Collection entries:
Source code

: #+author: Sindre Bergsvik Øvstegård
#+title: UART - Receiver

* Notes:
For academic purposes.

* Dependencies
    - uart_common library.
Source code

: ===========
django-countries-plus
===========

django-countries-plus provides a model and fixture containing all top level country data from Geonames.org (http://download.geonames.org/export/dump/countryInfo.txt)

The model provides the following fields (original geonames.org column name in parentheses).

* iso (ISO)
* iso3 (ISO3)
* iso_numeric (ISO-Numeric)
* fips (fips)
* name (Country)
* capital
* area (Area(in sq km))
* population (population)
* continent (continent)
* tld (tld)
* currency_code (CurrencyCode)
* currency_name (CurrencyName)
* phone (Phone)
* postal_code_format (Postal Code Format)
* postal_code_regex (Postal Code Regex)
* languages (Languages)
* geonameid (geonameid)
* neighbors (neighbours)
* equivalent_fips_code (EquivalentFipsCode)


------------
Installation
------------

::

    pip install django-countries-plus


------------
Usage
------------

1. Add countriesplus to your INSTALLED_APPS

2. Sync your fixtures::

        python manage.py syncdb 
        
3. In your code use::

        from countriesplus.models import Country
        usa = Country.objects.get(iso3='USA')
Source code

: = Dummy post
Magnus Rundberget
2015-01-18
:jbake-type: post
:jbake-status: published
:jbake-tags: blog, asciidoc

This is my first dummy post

Your instructions
Write the entries out again, exactly and completely.

Written solution
Source code

: #+author: Sindre Bergsvik Øvstegård
#+title: UART - Receiver

* Notes:
For academic purposes.

* Dependencies
    - uart_common library.
Source code

: ===========
django-countries-plus
===========

django-countries-plus provides a model and fixture containing all top level country data from Geonames.org (http://download.geonames.org/export/dump/countryInfo.txt)

The model provides the following fields (original geonames.org column name in parentheses).

* iso (ISO)
* iso3 (ISO3)
* iso_numeric (ISO-Numeric)
* fips (fips)
* name (Country)
* capital
* area (Area(in sq km))
* population (population)
* continent (continent)
* tld (tld)
* currency_code (CurrencyCode)
* currency_name (CurrencyName)
* phone (Phone)
* postal_code_format (Postal Code Format)
* postal_code_regex (Postal Code Regex)
* languages (Languages)
* geonameid (geonameid)
* neighbors (neighbours)
* equivalent_fips_code (EquivalentFipsCode)


------------
Installation
------------

::

    pip install django-countries-plus


------------
Usage
------------

1. Add countriesplus to your INSTALLED_APPS

2. Sync your fixtures::

        python manage.py syncdb 
        
3. In your code use::

        from countriesplus.models import Country
        usa = Country.objects.get(iso3='USA')
Source code

: = Dummy post
Magnus Rundberget
2015-01-18
:jbake-type: post
:jbake-status: published
:jbake-tags: blog, asciidoc

This is my first dummy post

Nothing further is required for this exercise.